# DATA PROVIDED:
○ ○ ○ ○

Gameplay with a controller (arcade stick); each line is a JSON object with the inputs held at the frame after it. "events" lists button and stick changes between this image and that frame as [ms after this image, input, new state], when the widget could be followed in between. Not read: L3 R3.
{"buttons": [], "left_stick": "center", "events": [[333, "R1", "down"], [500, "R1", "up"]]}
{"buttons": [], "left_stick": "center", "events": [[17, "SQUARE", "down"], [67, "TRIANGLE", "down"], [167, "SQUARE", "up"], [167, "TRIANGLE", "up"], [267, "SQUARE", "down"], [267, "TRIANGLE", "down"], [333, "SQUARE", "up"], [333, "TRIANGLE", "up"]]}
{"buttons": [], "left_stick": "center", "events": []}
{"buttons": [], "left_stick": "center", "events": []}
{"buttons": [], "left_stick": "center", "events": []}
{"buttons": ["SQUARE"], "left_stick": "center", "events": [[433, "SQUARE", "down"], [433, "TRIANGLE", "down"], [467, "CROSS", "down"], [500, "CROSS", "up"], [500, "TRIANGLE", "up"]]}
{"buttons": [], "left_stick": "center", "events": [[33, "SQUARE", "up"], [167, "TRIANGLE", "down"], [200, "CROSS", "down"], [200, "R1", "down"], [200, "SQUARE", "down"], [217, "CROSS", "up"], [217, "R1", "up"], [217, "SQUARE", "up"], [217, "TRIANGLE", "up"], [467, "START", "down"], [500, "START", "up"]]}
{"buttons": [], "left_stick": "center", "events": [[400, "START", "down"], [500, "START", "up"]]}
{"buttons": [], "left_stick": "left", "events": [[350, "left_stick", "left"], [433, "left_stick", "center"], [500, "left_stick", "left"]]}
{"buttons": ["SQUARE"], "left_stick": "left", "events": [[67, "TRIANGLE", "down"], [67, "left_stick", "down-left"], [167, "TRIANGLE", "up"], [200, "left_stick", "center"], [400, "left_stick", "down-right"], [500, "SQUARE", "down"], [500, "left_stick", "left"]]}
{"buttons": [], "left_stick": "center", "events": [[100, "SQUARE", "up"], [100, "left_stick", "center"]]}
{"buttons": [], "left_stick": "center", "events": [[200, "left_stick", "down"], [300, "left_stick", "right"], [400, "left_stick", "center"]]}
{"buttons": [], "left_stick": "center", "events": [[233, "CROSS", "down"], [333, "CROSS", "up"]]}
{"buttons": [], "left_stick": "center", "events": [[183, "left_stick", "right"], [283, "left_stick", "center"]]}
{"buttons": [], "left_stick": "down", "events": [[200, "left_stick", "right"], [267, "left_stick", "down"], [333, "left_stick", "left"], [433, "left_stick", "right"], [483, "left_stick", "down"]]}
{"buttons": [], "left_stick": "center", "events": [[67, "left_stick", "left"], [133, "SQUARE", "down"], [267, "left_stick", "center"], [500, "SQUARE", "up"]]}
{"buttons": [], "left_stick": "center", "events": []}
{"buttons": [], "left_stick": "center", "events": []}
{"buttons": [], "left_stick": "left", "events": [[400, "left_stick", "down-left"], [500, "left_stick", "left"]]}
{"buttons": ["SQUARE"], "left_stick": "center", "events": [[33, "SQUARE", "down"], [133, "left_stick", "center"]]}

○ ○ ○ ○

# AIM OF THE TASK:
Would you write out the full listing exactly as given?

# SOLUTION TO THE EXERCISE:
Gameplay with a controller (arcade stick); each line is a JSON object with the inputs held at the frame after it. "events" lists button and stick changes between this image and that frame as [ms after this image, input, new state], when the widget could be followed in between. Not read: L3 R3.
{"buttons": [], "left_stick": "center", "events": [[333, "R1", "down"], [500, "R1", "up"]]}
{"buttons": [], "left_stick": "center", "events": [[17, "SQUARE", "down"], [67, "TRIANGLE", "down"], [167, "SQUARE", "up"], [167, "TRIANGLE", "up"], [267, "SQUARE", "down"], [267, "TRIANGLE", "down"], [333, "SQUARE", "up"], [333, "TRIANGLE", "up"]]}
{"buttons": [], "left_stick": "center", "events": []}
{"buttons": [], "left_stick": "center", "events": []}
{"buttons": [], "left_stick": "center", "events": []}
{"buttons": ["SQUARE"], "left_stick": "center", "events": [[433, "SQUARE", "down"], [433, "TRIANGLE", "down"], [467, "CROSS", "down"], [500, "CROSS", "up"], [500, "TRIANGLE", "up"]]}
{"buttons": [], "left_stick": "center", "events": [[33, "SQUARE", "up"], [167, "TRIANGLE", "down"], [200, "CROSS", "down"], [200, "R1", "down"], [200, "SQUARE", "down"], [217, "CROSS", "up"], [217, "R1", "up"], [217, "SQUARE", "up"], [217, "TRIANGLE", "up"], [467, "START", "down"], [500, "START", "up"]]}
{"buttons": [], "left_stick": "center", "events": [[400, "START", "down"], [500, "START", "up"]]}
{"buttons": [], "left_stick": "left", "events": [[350, "left_stick", "left"], [433, "left_stick", "center"], [500, "left_stick", "left"]]}
{"buttons": ["SQUARE"], "left_stick": "left", "events": [[67, "TRIANGLE", "down"], [67, "left_stick", "down-left"], [167, "TRIANGLE", "up"], [200, "left_stick", "center"], [400, "left_stick", "down-right"], [500, "SQUARE", "down"], [500, "left_stick", "left"]]}
{"buttons": [], "left_stick": "center", "events": [[100, "SQUARE", "up"], [100, "left_stick", "center"]]}
{"buttons": [], "left_stick": "center", "events": [[200, "left_stick", "down"], [300, "left_stick", "right"], [400, "left_stick", "center"]]}
{"buttons": [], "left_stick": "center", "events": [[233, "CROSS", "down"], [333, "CROSS", "up"]]}
{"buttons": [], "left_stick": "center", "events": [[183, "left_stick", "right"], [283, "left_stick", "center"]]}
{"buttons": [], "left_stick": "down", "events": [[200, "left_stick", "right"], [267, "left_stick", "down"], [333, "left_stick", "left"], [433, "left_stick", "right"], [483, "left_stick", "down"]]}
{"buttons": [], "left_stick": "center", "events": [[67, "left_stick", "left"], [133, "SQUARE", "down"], [267, "left_stick", "center"], [500, "SQUARE", "up"]]}
{"buttons": [], "left_stick": "center", "events": []}
{"buttons": [], "left_stick": "center", "events": []}
{"buttons": [], "left_stick": "left", "events": [[400, "left_stick", "down-left"], [500, "left_stick", "left"]]}
{"buttons": ["SQUARE"], "left_stick": "center", "events": [[33, "SQUARE", "down"], [133, "left_stick", "center"]]}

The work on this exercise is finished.